Güvenli ve müreffeh bir Türkiye için Vatan Partisi'nin önerilerini sıralayan Topkurulu, “1- Depremin neden olduğu yıkıntının onarımı, 2- Çift haneli rakamlardan oluşan işsizliğin çözümü, 3- Cari açığı çözecek yatırımlar.” mesajı verdi.

Bunlar için ise kaynak yaratacak politikalar izleneceğini anlatan Topkurulu, bu kaynakları sırası ile şöyle aktardı:

“1- Türkiye’den muhtelif nedenlerle yurt dışına çıkarılan 300-500 milyar dolar arasındaki paranın yurda geri döndürülmesi için gereken girişimleri, her türlü uygulamayı kullanarak yapacak ve bu paraların geri getirilmesini sağlayacaktır. Bu paralar sahipleri tarafından yatırımlarda kullanılacaktır.”

“2- Türkiye bugün 0 ile yüzde 3 arası olan 'kamu tasarruf oranını' yüzde 20’lere doğru taşıyacaktır. Devlet, sanayi yatırımlarında, yatırımcı olarak öncülük yapacaktır.”

“3- Türkiye’de yapılacak sanayi yatırımlarının üretim ve geri ödeme süresine uygun dış kaynak bulunacaktır. Aynı zamanda bu yatırımlara ortak olmak isteyen ülke, şirket ve şahıslara da kolaylıklar sağlanarak yatırımın kendi içinde finansmanını sağlamasına da olanak sağlanacaktır.”

HER ALANDA KALKINMA PLANI

Türkiye'nin bu kaynaklarla çok süratli şekilde depremin açtığı yaraları onaracağını, işsizlik, cari açık ve enflasyon sorununa kalıcı olarak çözüm bulacağını savunan Vatan Partisi Genel Başkan Yardımcısı Hakan Topkurulu, tarım ve hayvancılık konusunda yapılması gerekenlerin ana hatlarını şöyle çizdi: “Türkiye 5’er yıllık kalkınma planları ile ekonomik, kültür, sağlık, eğitim politikaları çizecektir. Türkiye tarımın üç ana girdisi olan gübre, mazot ve zirai ilaçlama da ithalat yapılan girdilerin Türkiye’de üretimine öncelik verecektir. Çiftçiye ise mazotu ucuz olarak temin edecek komşuluk ilişkilerini kullanacaktır. Türkiye 30 tane tarım havzasına sahiptir. Vatan Partisi havza bazında tarım planlaması uygulamasına başlayacaktır. Tarımda tüm teşvik ve ürün üretim çeşidi bu tarım planlaması aracılığı ile uygulanacaktır. Hayvancılıkta; yem, damızlık vb gibi sorunlar ortadan kalkacaktır. Tarım Kredi kooperatifi mağazaları yurdun her mahallesinde bulunacak şekilde örgütlenecektir. Bu mağazalar piyasalarda fiyat belirleyici olarak görev alacaktır. Et ve Süt Kurumu gibi üreticiyi destekleyen kamu kurumları yurdun her yerinde etkin olarak çalışacaklardır.”

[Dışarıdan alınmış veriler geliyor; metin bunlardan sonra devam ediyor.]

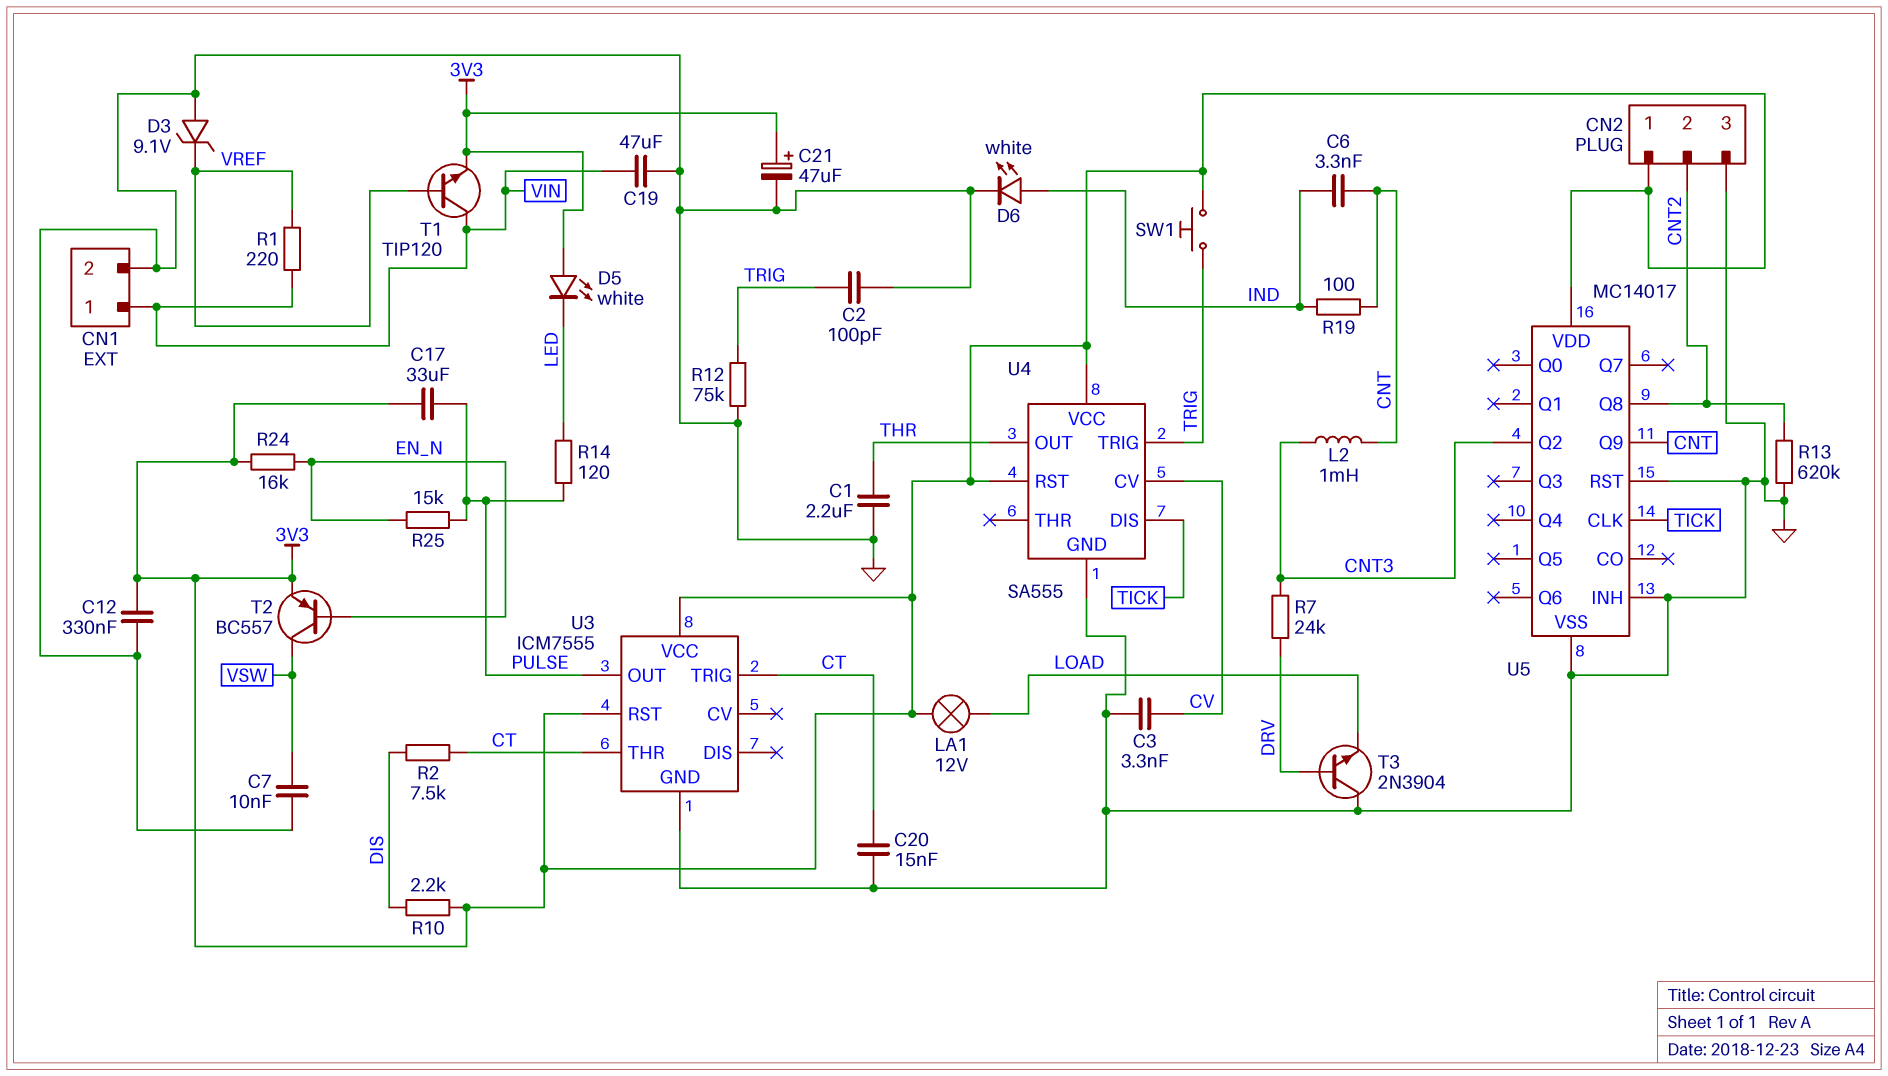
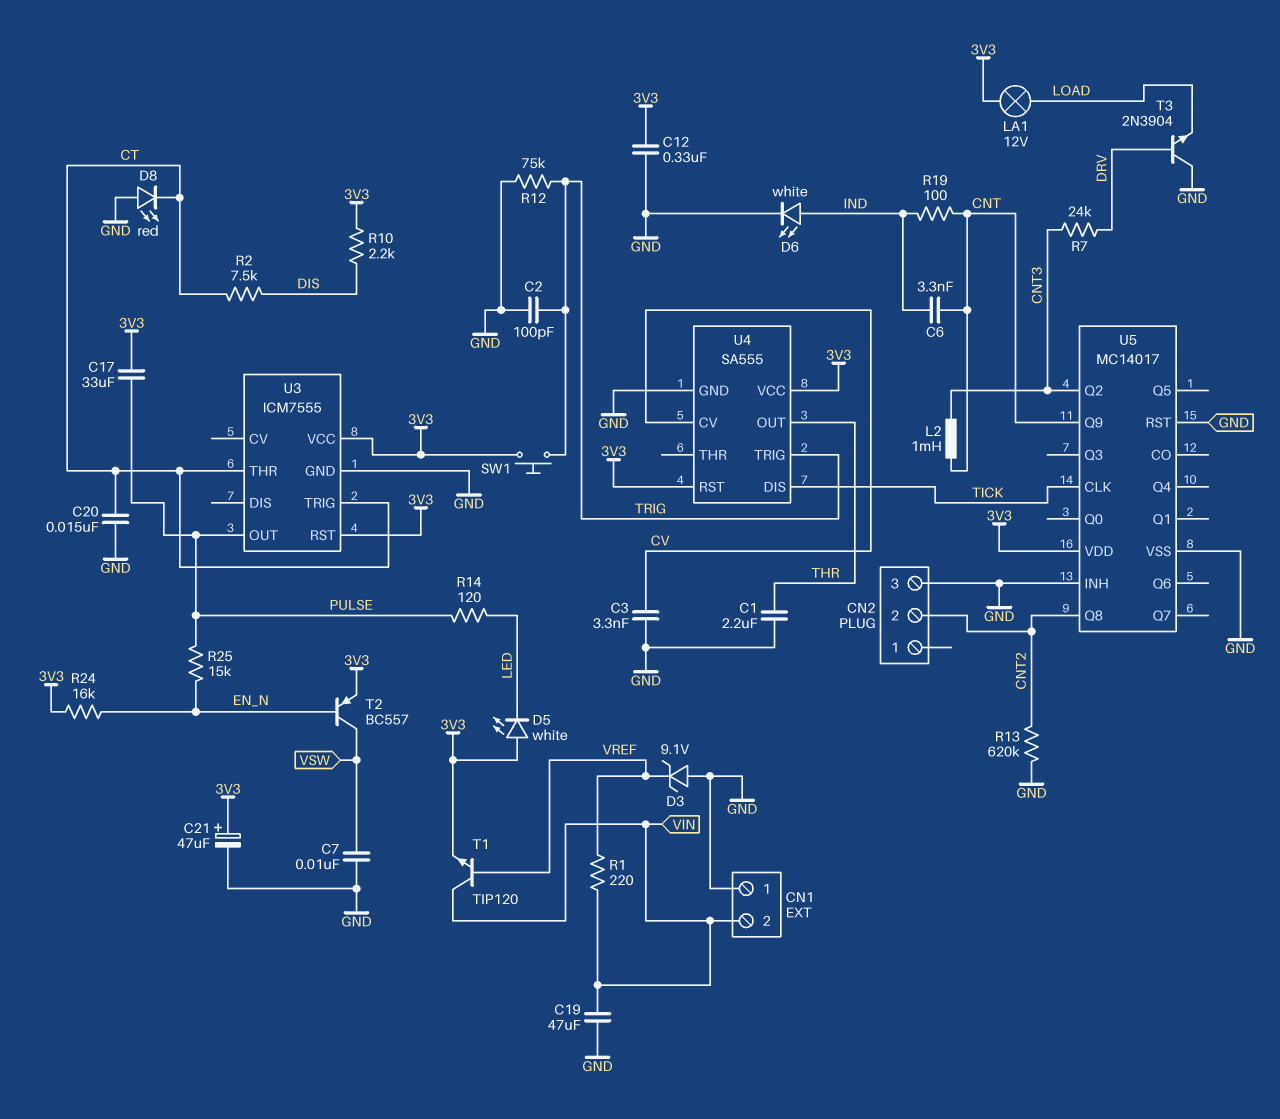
CN1 pin 1: VIN -> GND
CN1 pin 2: GND -> VIN
CN2 pin 1: 3V3 -> none
D8: none -> LED red (A GND, K CT)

PİYASAYA DEVLET MÜDAHALESİ ŞART

Para ve maliye politikalarında tamamen devletçi - müdahaleci politikalar izlenmesi gerektiğini dile getiren Hakan Topkurulu, şu mesajları verdi: “Merkez bankası diğer tüm Türkiye ekonomi kurumları gibi siyasi iktidar ile uyumlu şekilde çalışacaktır. Türkiye’de rüşvet, kayırma, suistimal, irtikâp, mobbing gibi suçlara uygulanacak cezalar can yakacak şekilde caydırıcı olacaktır. Türkiye Vatan Partisi iktidarında; dünyada dolar saltanatı yıkılırken oluşacak büyük ekonomik kaostan etkilenmeyecektir. Türkiye Vatan Partisi iktidarında uygulanacak Üretim Devrimi politikaları ile orta gelir tuzağından çıkacak, Asya’da başı dik onurlu ve refah içinde bir ülke olarak yerini alacaktır.”